Nous sommes le 3 mai c’est à dire le 14 de floréal, jour du calendrier républicain dédié au chamerops, encore nommé le palmier nain. C’est une espèce très représentée autour de la méditerranée mais que l’on retrouve dans nos contrées de plus en plus fréquemment, réchauffement oblige. D’ailleurs, les jardins de Keramoal s’enorgueillissent d’en posséder un qui semble apprécier sa villégiature.

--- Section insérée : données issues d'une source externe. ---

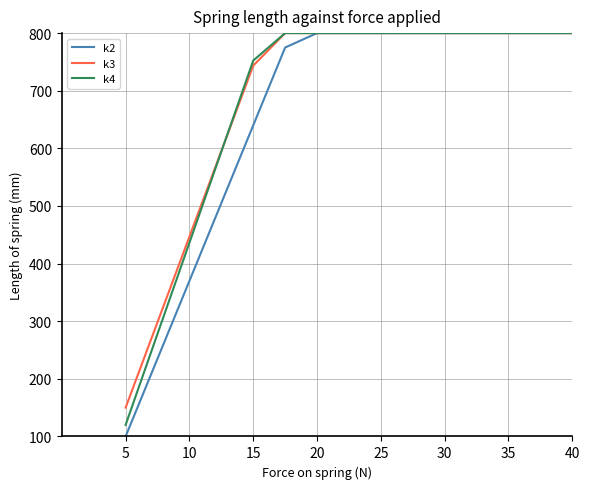

What is the minimum value shown in the chart?

100.0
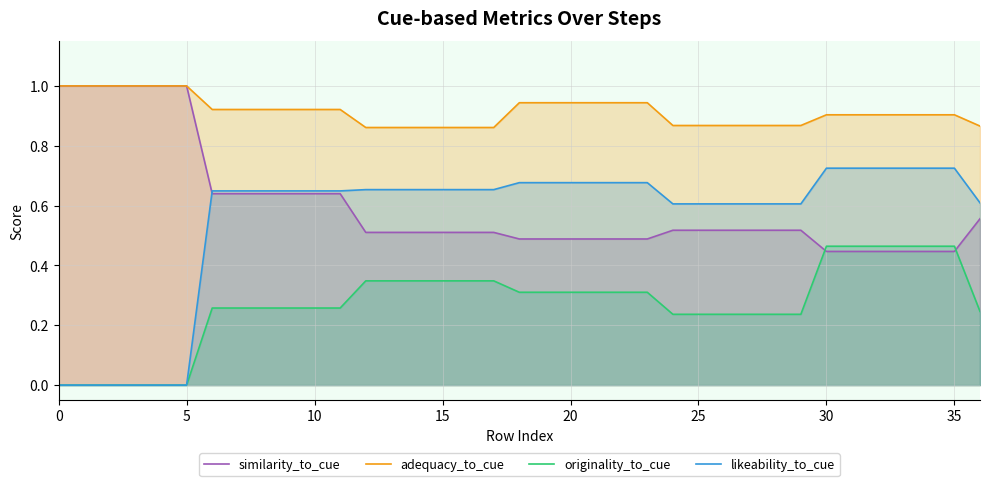

Does the chart have visible grid lines?

Yes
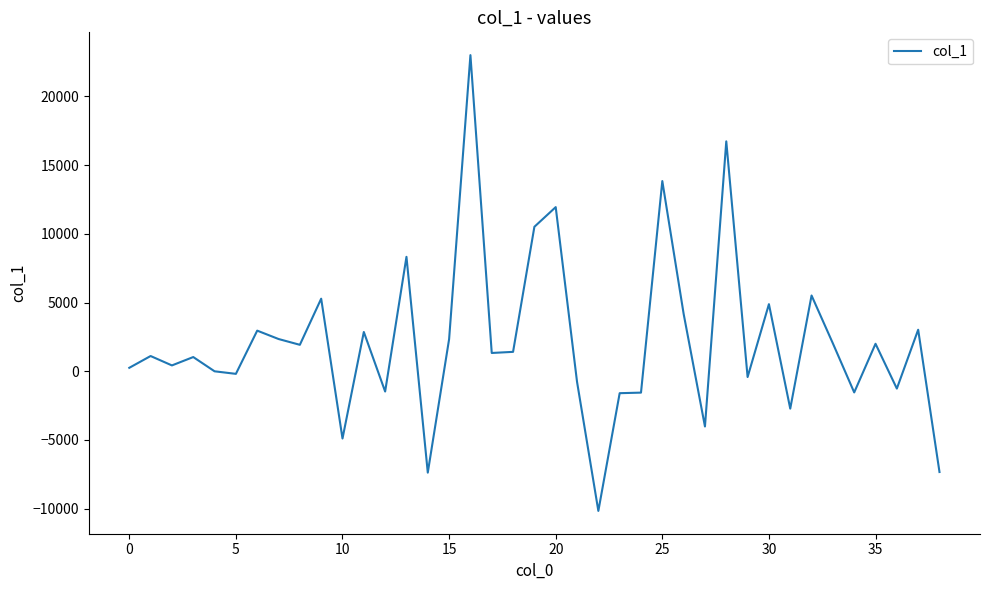

What is the minimum value shown in the chart?

-10162.9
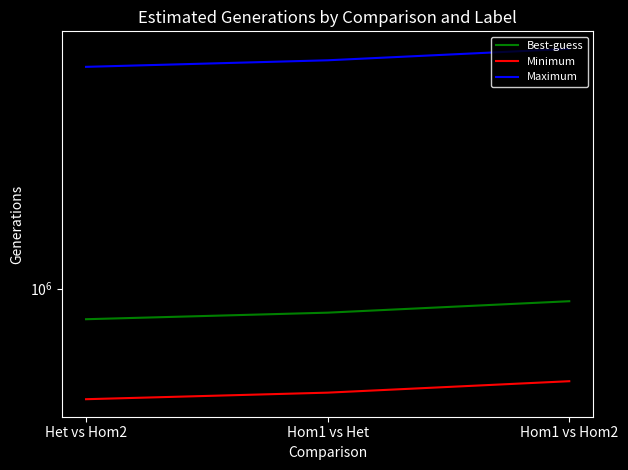

How many lines are shown in the chart?

3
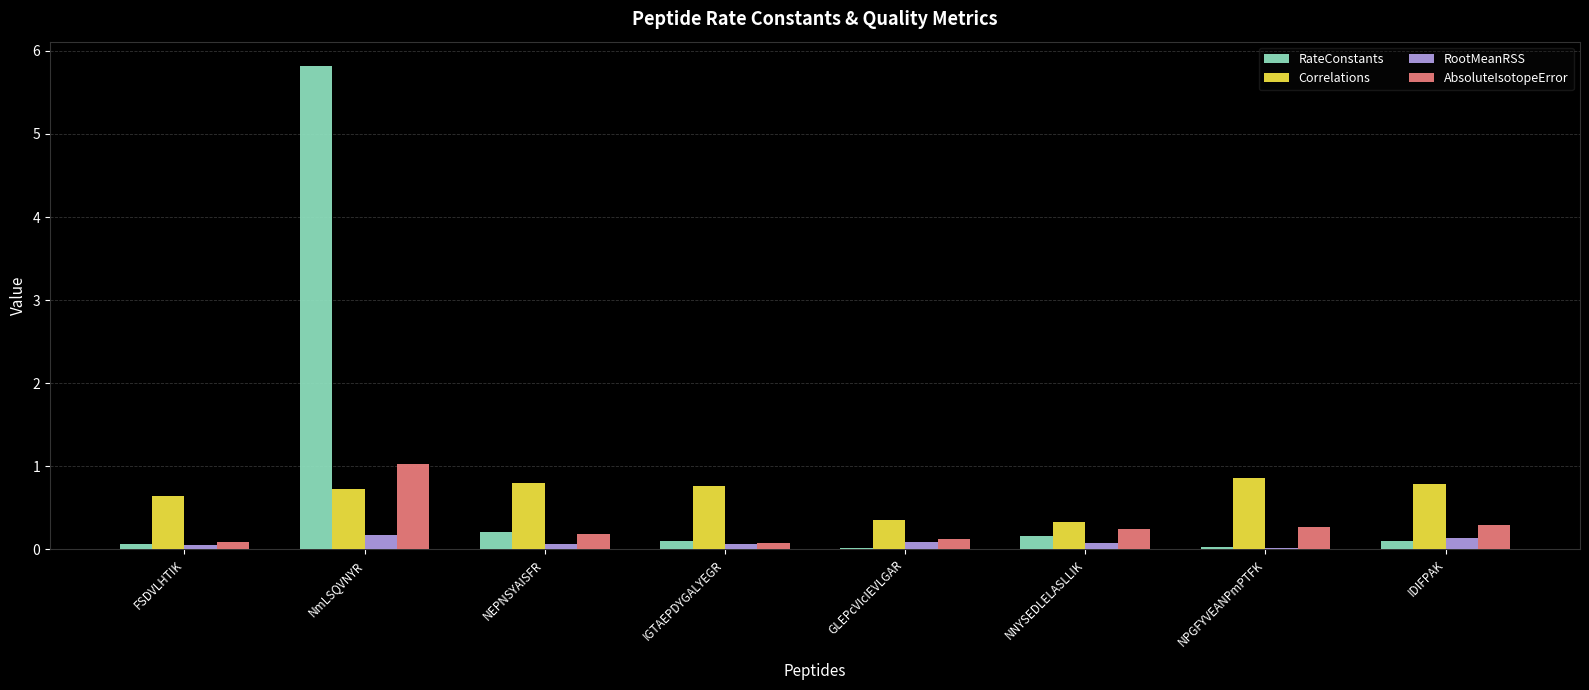

At which category is the sum across all series the highest?

NmLSQVNYR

Le mois de mai doit son nom au latin maius en l’honneur de la déesse de la fécondité, Maia. la tradition du mât de mai remonte à la nuit des temps. Il s’agirait d’un vestige des Celtes qui ont peuplé le Sud de l’Allemagne : venant des steppes orientales, ils vénéraient la nature et célébraient le début de l’été, le 1er mai, en érigeant un arbre autour duquel ils dansaient pour chasser les mauvais esprits. Cette coutume n’a cessé de se perpétuer au fil du temps, malgré l’opposition farouche de l’Église qui y voyait un rite païen célébrant la fécondité. Finalement, comme bon nombre des rites de nos ancêtres, il fut intégré au culte chrétien.

Depuis le XVIIIè siècle, et encore plus depuis la Seconde Guerre mondiale, le mât de mai est devenu le symbole des villes et villages de la Bavière du Sud. Il représente l’honneur de la commune et de sa communauté. Il est source de compétition entre les villages bavarois, qui rivalisent d’ingéniosité et d’efforts pour se doter du plus grand et du plus bel arbre. Aussi, des hauteurs de 30 mètres ne sont-elles pas rares… Et jusqu’à ce qu’il soit érigé, le jour de la cérémonie, il fait l’objet de toutes les convoitises et à ce titre, il est jalousement surveillé, jour et nuit, par les hommes de la commune, pour décourager les éventuels ravisseurs… L’enjeu est de taille, car en cas de vol, les victimes se verraient dans l’obligation de verser une rançon en nature (bière et victuailles) et surtout de porter le poids de la honte ! le tronc d’arbre dont on se sert pour ce mât de mai est ensuite peint en bandes blanches et bleues (les couleurs de la Bavière) et le sommet du mât est décoré d’une couronne en branches de sapin. Bien souvent, on retrouve tout le long du mât, des figurines représentant les différents corps de métiers, comme le cordonnier, le ramoneur, le menuisier, le charpentier, etc. Mon aïeule avait coutume de dire: mariages de mai ne fleurissent jamais…

Le 3 mai 1936 voit la victoire du front populaire et l’immense espoir qu’il fait naître dans la classe ouvrière. Souvenons nous de Léon Blum, de Jean Zay, de Salengro, de Léo Lagrange ou encore de Thorez à qui l’on doit cette fameuse phrase: il faut savoir arrêter une grève !

Souvenons nous des congés payés, des conventions collectives, des billets de train avec 40% de réduction pour partir en vacances, la semaine de 40 heures, la retraite des mineurs, les allocations chomage, les nationalisations, les augmentations de salaire, la scolarité à 14 ans, le musée de l’homme, le CNRS, le palais de la découverte…C’est pas interdit de rêver !

Allez, portez vous bien et à demain peut-être. j’ajoute un message personnel, c’est aussi l’anniversaire du kid de Chicago, Tristan, alors, happy birthday.